Definitely so. Many of the group leaders, for example, in the region that I manage are women. Three of the four offices are managed by women. Our chief operating officer is a woman. So I think women are taking their rightful place in management, and are taking strong leadership positions and are being compensated accordingly.
What can PR firms do to encourage women in their careers?
Certainly training, not only in skills but in financial management — the management of large accounts and the management of large teams. Through training we can encourage people to realize their full potential.
And mentoring. It’s important to identify talent that has the potential to grow and take us to some new and interesting places, to find the people who can be the future leaders of our industry and our companies, and to aggressively work with them to help them to achieve.
Through talent mapping, talent mentoring, and proactively doing career mapping with individuals, it benefits not only the individuals involved but the organization as well.
We wrote about F-H’s appearance on NAFE’s list. Can you talk about the impact that has on your work and business?
It affects us in many ways that are positive.
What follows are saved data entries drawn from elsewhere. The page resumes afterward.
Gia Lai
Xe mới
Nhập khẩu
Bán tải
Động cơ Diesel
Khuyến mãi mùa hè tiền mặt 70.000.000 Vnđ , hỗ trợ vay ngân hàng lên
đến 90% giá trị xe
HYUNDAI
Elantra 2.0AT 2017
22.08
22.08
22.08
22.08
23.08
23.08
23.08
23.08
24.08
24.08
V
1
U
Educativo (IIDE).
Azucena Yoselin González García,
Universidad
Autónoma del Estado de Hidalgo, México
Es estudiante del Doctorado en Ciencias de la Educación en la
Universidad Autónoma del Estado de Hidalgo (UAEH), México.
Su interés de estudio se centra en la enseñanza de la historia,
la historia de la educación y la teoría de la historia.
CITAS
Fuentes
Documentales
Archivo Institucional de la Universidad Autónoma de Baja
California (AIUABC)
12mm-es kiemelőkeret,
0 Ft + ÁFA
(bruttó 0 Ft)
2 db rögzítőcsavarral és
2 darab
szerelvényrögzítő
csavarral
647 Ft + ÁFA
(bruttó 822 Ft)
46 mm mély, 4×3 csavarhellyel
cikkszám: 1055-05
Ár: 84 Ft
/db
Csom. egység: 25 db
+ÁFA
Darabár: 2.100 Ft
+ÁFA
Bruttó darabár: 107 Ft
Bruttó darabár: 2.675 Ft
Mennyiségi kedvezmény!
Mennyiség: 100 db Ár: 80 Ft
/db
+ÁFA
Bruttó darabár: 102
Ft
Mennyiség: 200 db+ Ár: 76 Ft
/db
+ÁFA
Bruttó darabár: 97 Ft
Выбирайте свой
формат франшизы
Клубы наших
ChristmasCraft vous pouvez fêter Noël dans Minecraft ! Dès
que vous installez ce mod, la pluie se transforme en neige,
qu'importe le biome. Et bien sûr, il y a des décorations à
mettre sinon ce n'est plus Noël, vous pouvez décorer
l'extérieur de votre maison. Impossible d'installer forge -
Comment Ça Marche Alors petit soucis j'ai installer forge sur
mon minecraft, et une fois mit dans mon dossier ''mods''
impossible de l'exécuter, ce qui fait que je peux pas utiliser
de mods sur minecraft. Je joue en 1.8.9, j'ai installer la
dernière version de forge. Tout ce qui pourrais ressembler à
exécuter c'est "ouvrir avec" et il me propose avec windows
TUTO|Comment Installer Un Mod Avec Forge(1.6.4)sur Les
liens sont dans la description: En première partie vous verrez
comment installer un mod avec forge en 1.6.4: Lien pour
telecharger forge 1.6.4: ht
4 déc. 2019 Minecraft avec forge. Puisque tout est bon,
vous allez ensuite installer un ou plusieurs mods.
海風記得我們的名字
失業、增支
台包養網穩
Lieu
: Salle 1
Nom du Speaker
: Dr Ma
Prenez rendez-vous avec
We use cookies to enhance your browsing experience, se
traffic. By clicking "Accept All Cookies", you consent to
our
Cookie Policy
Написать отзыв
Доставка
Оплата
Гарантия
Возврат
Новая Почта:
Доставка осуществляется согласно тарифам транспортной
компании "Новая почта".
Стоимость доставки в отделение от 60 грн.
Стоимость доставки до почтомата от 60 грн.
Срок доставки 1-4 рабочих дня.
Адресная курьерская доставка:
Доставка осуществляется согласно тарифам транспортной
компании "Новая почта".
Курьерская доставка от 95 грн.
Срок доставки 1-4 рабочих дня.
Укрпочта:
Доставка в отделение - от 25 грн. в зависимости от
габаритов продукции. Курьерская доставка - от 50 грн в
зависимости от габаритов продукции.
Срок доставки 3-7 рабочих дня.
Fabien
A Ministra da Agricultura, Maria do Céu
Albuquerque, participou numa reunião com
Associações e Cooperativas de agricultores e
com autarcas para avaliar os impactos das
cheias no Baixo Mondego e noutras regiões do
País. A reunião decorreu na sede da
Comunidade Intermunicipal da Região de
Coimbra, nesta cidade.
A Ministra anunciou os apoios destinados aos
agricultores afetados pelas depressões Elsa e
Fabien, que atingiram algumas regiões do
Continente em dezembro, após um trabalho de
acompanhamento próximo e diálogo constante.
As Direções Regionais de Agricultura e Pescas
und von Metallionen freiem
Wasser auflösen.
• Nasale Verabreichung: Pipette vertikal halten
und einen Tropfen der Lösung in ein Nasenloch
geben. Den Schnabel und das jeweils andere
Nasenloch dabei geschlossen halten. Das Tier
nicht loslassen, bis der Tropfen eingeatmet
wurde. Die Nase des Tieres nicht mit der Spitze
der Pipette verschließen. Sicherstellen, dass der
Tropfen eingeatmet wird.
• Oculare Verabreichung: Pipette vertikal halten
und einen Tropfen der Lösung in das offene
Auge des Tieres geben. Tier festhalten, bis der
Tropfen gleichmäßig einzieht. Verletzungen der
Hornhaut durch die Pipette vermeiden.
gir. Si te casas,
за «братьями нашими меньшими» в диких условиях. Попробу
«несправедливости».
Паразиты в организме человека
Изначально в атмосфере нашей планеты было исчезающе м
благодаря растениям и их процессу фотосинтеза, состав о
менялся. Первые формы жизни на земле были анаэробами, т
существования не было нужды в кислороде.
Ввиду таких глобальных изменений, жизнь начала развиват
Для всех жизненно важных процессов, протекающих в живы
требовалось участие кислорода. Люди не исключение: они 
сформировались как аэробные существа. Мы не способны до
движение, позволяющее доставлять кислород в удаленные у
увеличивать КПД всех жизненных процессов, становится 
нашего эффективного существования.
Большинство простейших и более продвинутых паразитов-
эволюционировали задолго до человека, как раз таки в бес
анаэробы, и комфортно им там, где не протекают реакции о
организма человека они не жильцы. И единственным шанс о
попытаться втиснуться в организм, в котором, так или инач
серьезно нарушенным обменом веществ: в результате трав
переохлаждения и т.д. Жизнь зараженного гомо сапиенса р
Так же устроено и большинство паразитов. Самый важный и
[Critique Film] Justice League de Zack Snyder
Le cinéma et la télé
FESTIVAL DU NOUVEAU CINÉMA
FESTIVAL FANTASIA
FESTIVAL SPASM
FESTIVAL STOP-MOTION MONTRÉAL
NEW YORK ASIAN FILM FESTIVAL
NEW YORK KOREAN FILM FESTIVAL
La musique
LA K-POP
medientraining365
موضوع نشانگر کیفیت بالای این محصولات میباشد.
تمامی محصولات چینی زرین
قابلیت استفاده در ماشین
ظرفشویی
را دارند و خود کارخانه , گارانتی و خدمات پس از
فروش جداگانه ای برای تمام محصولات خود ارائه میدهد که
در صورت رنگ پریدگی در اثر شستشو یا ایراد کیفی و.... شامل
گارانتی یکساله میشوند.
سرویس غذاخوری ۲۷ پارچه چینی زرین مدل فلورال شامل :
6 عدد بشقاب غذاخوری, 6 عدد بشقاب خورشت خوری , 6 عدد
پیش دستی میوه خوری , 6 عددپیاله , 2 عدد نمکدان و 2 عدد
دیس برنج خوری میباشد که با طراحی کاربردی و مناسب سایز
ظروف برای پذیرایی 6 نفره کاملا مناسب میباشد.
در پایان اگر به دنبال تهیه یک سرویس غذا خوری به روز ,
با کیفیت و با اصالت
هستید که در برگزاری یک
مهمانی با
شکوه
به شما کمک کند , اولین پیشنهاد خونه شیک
I do a lot of recruiting and I’ve interviewed five or six candidates in the last two or three days and three of them have mentioned the recognition. They’re interested in Fleishman-Hillard because they are attracted by that, they value it, they see this company as a place where they’re going to get great opportunities. So it has tremendous impact on the recruitment and retention of new talent.
It’s important to our clients because, in many cases, they aspire to have women in management in their companies. They seek to work with companies that look like them in that regard. It speaks well to our overall reputation and how we can provide a very balanced and diverse viewpoint in the counsel we offer.
I mentioned that women make up a large segment of the PR population. Why do you think women are so attracted to PR in the first place?
It offers the ability to be creative, the opportunity to make a difference, and we’re able to do great things on behalf of our clients. It’s a profession in which you can use your talents and skills, express them creatively, and make a meaningful impact on society or on a client’s business.
It requires great problem-solving, teamwork, and persuasion, as well as finding common ground. And I think both men and women can succeed in an environment that’s very team-oriented. And it plays to the strength of women as team builders.